Friends often give me their parents’ cookbooks, knowing that I will love any cookbooks that pre-date the 1960s. I recently was given a gold mine of early cookbooks by my friend Anne whose mother passed away last year. My heart was racing as I loaded up the car knowing I’d have many hours of fun reading these gems.
But the most intriguing to me was a newsletter called Cook and Tell mainly from the 1980s-1990s and a bit into the early part of this century. The newsletter was the brain child of Karyl Bannister whose address on Love Cove, Southport, Maine gives you an idea of the hominess of the newsletter.
Karyl wrote her newsletter long before the rage for food blogging. She writes about her newsletter that it “is dedicated to fun in the kitchen. I think food should be reasonably wholesome and taste good.” And indeed all the recipes are super simple and those I’ve tried so far are excellent, though many are too heavy with sour cream and cream cheese as was popular during this time period.
Karyl’s other main attribute is that she’s an excellent writer. Her monthly letters immediately pull you into her quiet life filled with cooking on the coast of Maine. After reading many of the newsletters, I feel as if I know Karyl and her family.
Here are three Christmas desserts all of which came out splendidly.
Apple Cranberry Crisp
- 4 medium-sized apples, peeled, cut into 1/4″ slices
- 1 1/2 c. fresh cranberries
- 1 1/2 c. sugar
- 2 Tbs. flour
- 1 tsp. cinnamon
- 1/2 c. flour
- 1/2 c. brown sugar
- 1/3 c. butter
- 3/4 c. rolled oats
- 3/4 c. chopped walnuts
Make the topping by combining flour and sugar
Cut in the butter
Stir in oats and nuts
Strew this topping mixture over the apple mixture
Bake 45 minutes to 1 hour in a 350 degree oven (the dish should be bubbly and golden brown)
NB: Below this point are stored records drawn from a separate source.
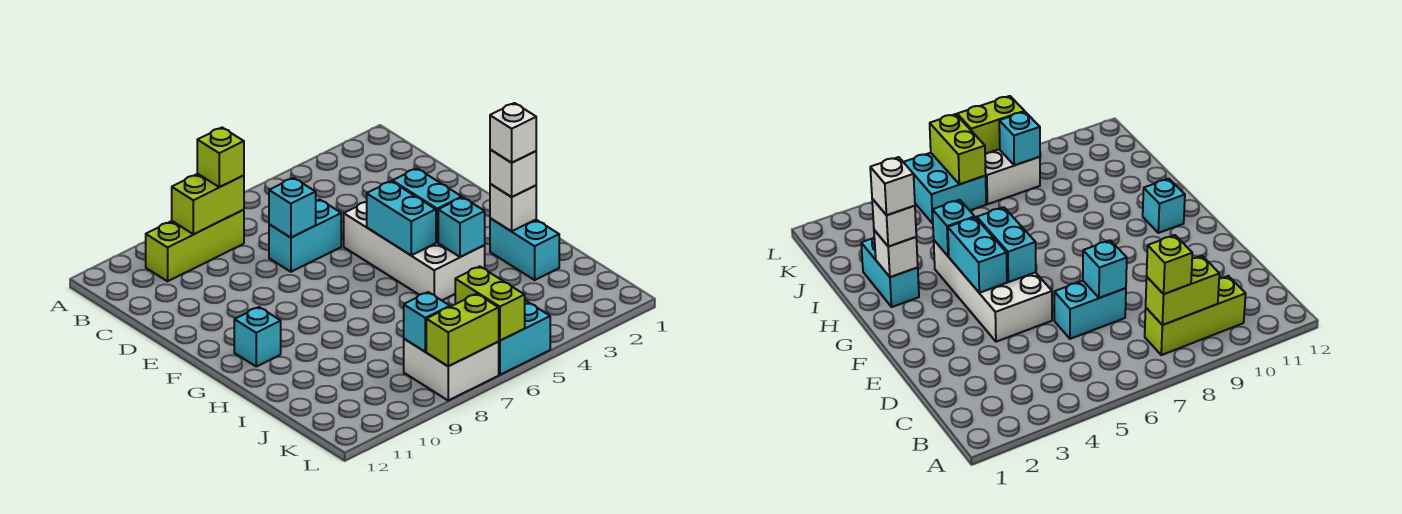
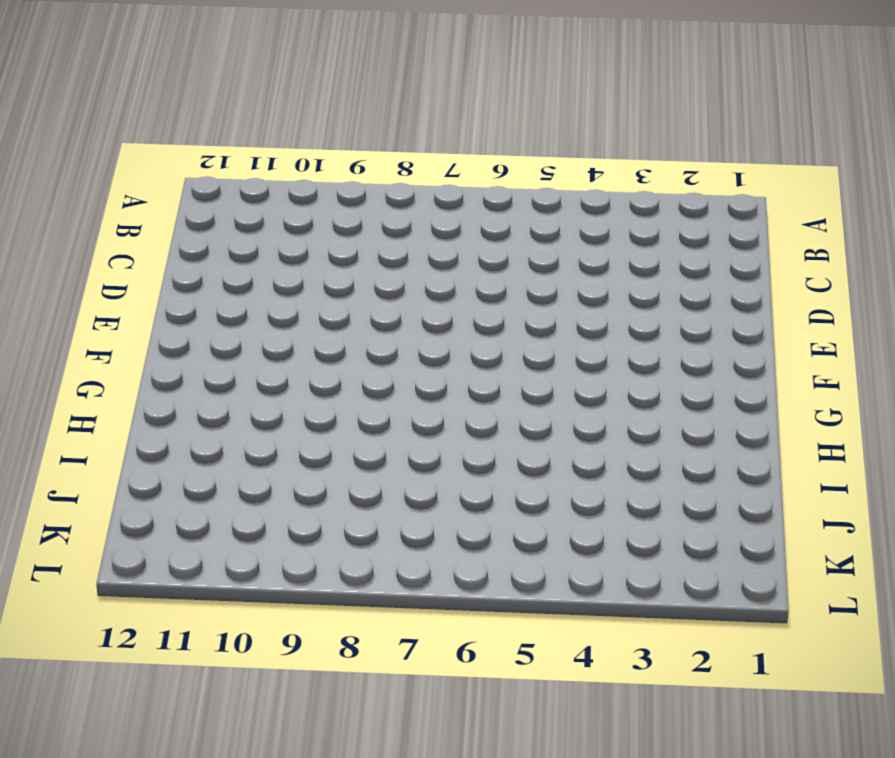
none -> lime 1x3 brick [146,210,244,281]
none -> cyan 1x2 brick [269,199,341,272]
none -> white 2x4 brick [344,202,485,300]

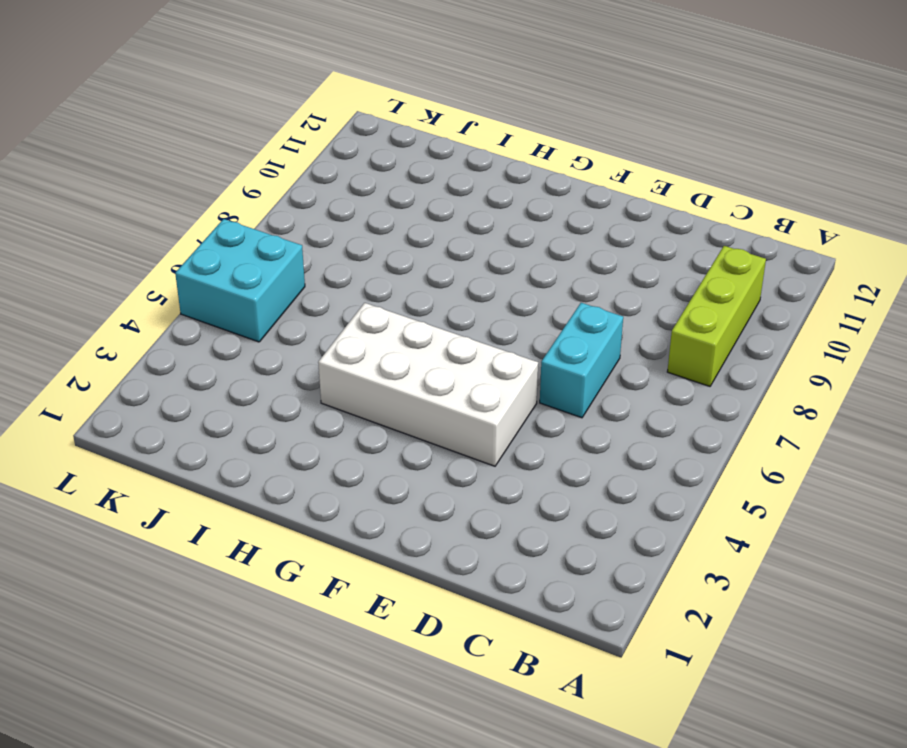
none -> cyan 1x1 brick [234,307,281,366]
none -> cyan 1x2 brick [490,218,559,280]
none -> white 2x2 brick [404,339,499,400]

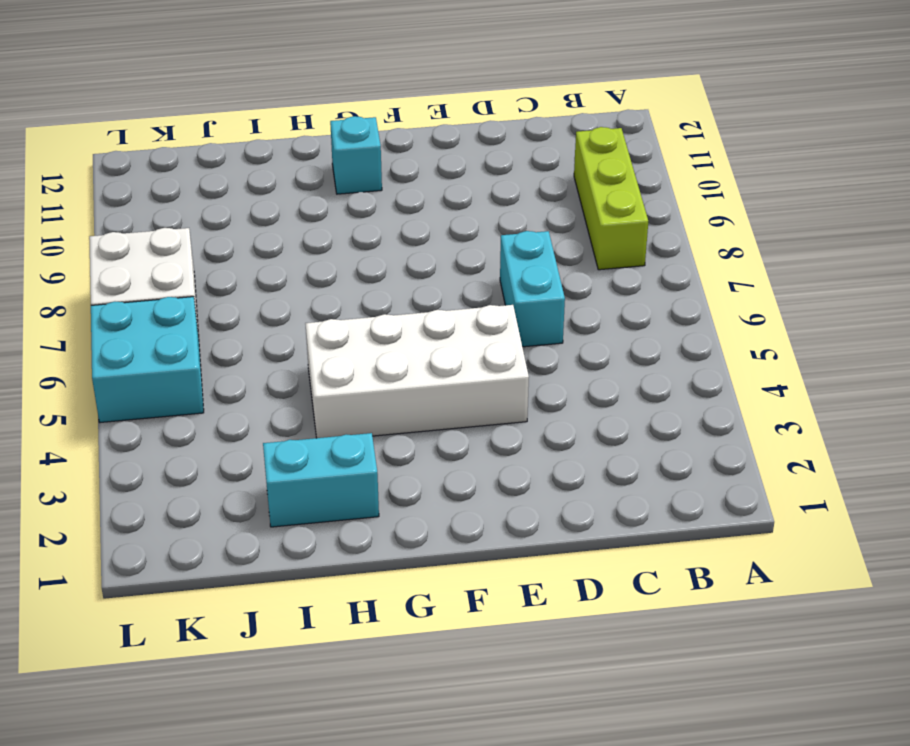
none -> lime 1x2 brick [172,174,244,234]
none -> cyan 1x1 brick [269,178,316,238]
none -> cyan 1x2 brick [392,168,462,242]

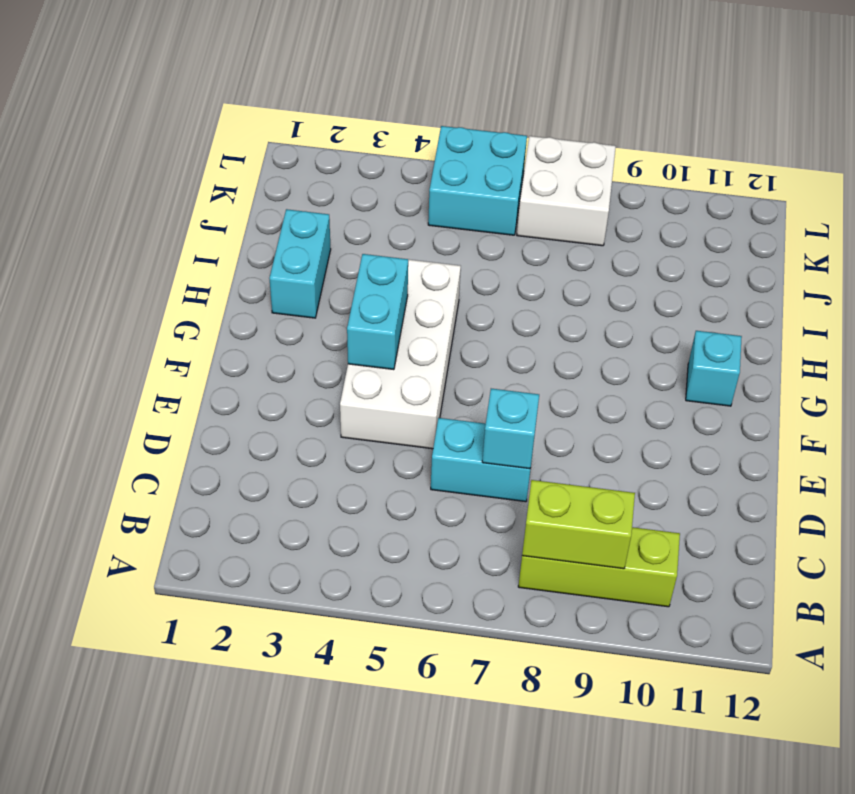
none -> cyan 1x2 brick [367,181,436,255]
none -> white 1x1 brick [490,184,536,231]
none -> cyan 1x1 brick [438,197,485,257]

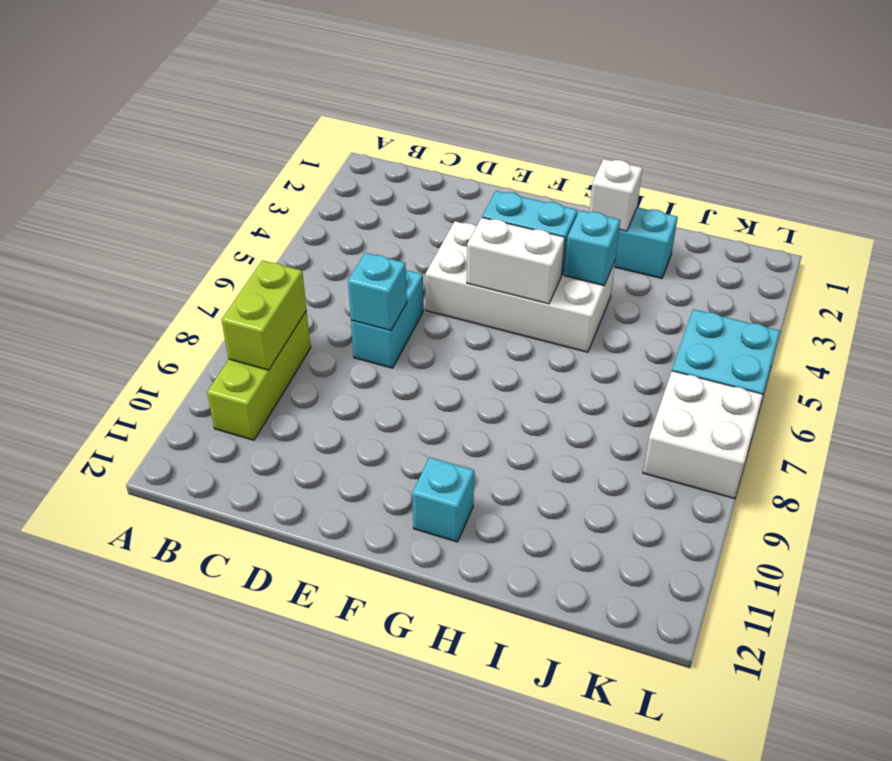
white 1x2 brick [467,217,565,304] -> cyan 1x2 brick [367,181,436,255]
none -> lime 1x2 brick [455,266,525,341]
none -> cyan 1x1 brick [404,292,450,352]
none -> lime 1x2 brick [426,294,499,366]

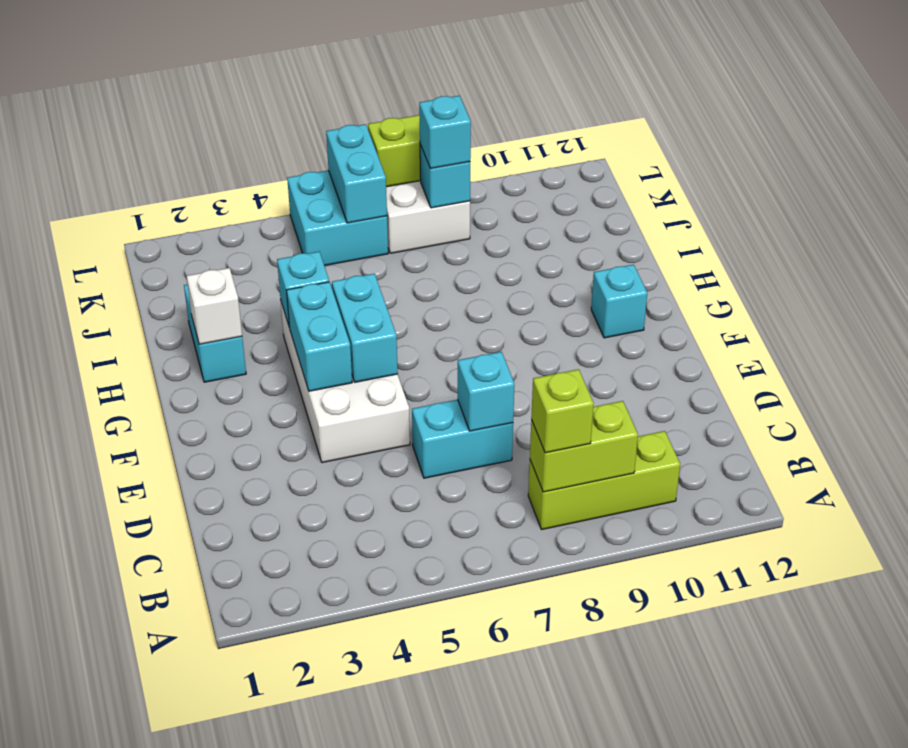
cyan 1x2 brick [326,124,387,223] -> lime 1x2 brick [455,266,525,341]
cyan 1x1 brick [419,96,471,169] -> none
none -> white 1x1 brick [490,150,536,197]
none -> white 1x1 brick [490,103,536,163]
She suggested serving with vanilla ice cream or cream
- 3 c. flour
- 3/4 c. sugar
- 1 tbs. baking powder
- 1 tsp. salt
- 1/2 tsp. nutmeg
- 1 1/2 c. eggnog
- 1 egg, beaten
- 1/4 c. butter (1/2 stick), melted
- 1 c. candied fruit (I used dried cranberries)
Spray a standard muffin pan with cooking spray
Preheat oven to 350 degrees
In a large bowl, mix the flour, sugar, baking powder, salt and nutmeg
Combine the eggnog, egg and cooled melted butter
Stir the liquid ingredients into the dry mixture and blend
Fold in the fruits
Fill muffin tins 3/4 full
Bake for 25 minutes
- 1 1/2 c. flour
- 1 1/2 c. sugar
- 1/2 c. butter, softened
- 1 apple with peel on, chopped fine
- 1 c. cranberries, chopped fine
- 2 eggs
- 1 tsp. vanilla
- 1 tsp. lemon juice
- 1/2 tsp. cinnamon
In a medium bowl, combine 1 1/4 c. of the flour and 1/2 c. of the sugar and the butter
Blend with a fork or pastry blender to fine crumbs and set aside
In another bowl, mix the fruits, eggs, vanilla and lemon juice
In a cup, mix the remaining 1/4 c. flour, the remaining 1 c. sugar, and the cinnamon and add to the fruit mixture, mixing to blend
Press half the crumb mixture firmly in a 9 x 13 pan
Sprinkle remaining crumbs lightly over the fruit and a little more around the edges
Bake at 350 degrees for 40 minutes or till golden brown
Cool before cutting into squares or bars
I took these bars to a party and they were a huge success! The recipe is from the June 1996 newsletter.
Oh, and in case you haven’t noticed, I love cranberries!